→ **Objetivo do exercício**: Reescreve o trecho do texto "Há um motivo" começando em "Há um motivo para teres vindo" e seguindo até "foi um até já.", com "estrela" substituído por "fogueira".

→ **Texto original**:

Há um motivo

Há um motivo para teres aparecido no meu caminho, mesmo que já te tenhas despedido na esquina do meu mundo. Não é o adeus que vou guardar, mas todos os entretantos, todas as vírgulas, todas as curvas em que surgiste com um sorriso que me desarmou. Há um motivo para te ter conhecido, mesmo que ainda não saiba qual é.
Cuidaste de mim sem saberes, deste-me a força que precisava no momento em que mais necessitava dela. E fizeste tudo isso com a simplicidade de quem anda de mãos nos bolsos a assobiar para o lado, como se não soubesses que és um anjo da guarda, que agora está a cuidar de outra pessoa, de outra alma perdida. Há um motivo para me teres dado a mão, para teres ido ao mais profundo dos meus olhos dizer que acreditavas em mim, que sabias que eu iria ser capaz de saltar do comboio em movimento.
Há um motivo para teres vindo mesmo que já tenhas ido. Há um motivo para te guardar em mim, como se te tivesses tornado uma parte do mim. Ensinaste-me que a vida não tem de ser uma coisa tão séria, não tem de ser cinzenta e taciturna. Sacudiste a minha tristeza, foste uma estrela no meu céu coberto de nuvens, uma lua cheia num mundo despido de luz. Não foi um adeus, eu sei, foi um até já.

→ **Registos do conjunto**:

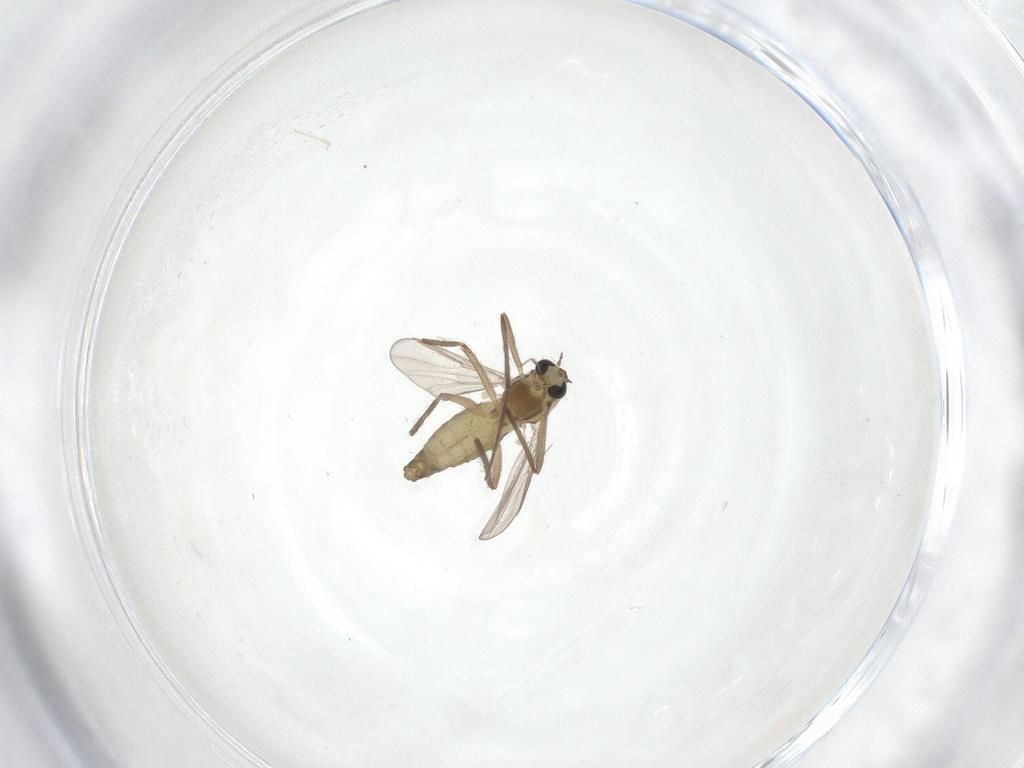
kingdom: Animalia
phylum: Arthropoda
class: Insecta
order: Diptera
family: Chironomidae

→ **Resposta do exercício**:
Há um motivo para teres vindo mesmo que já tenhas ido. Há um motivo para te guardar em mim, como se te tivesses tornado uma parte do mim. Ensinaste-me que a vida não tem de ser uma coisa tão séria, não tem de ser cinzenta e taciturna. Sacudiste a minha tristeza, foste uma fogueira no meu céu coberto de nuvens, uma lua cheia num mundo despido de luz. Não foi um adeus, eu sei, foi um até já.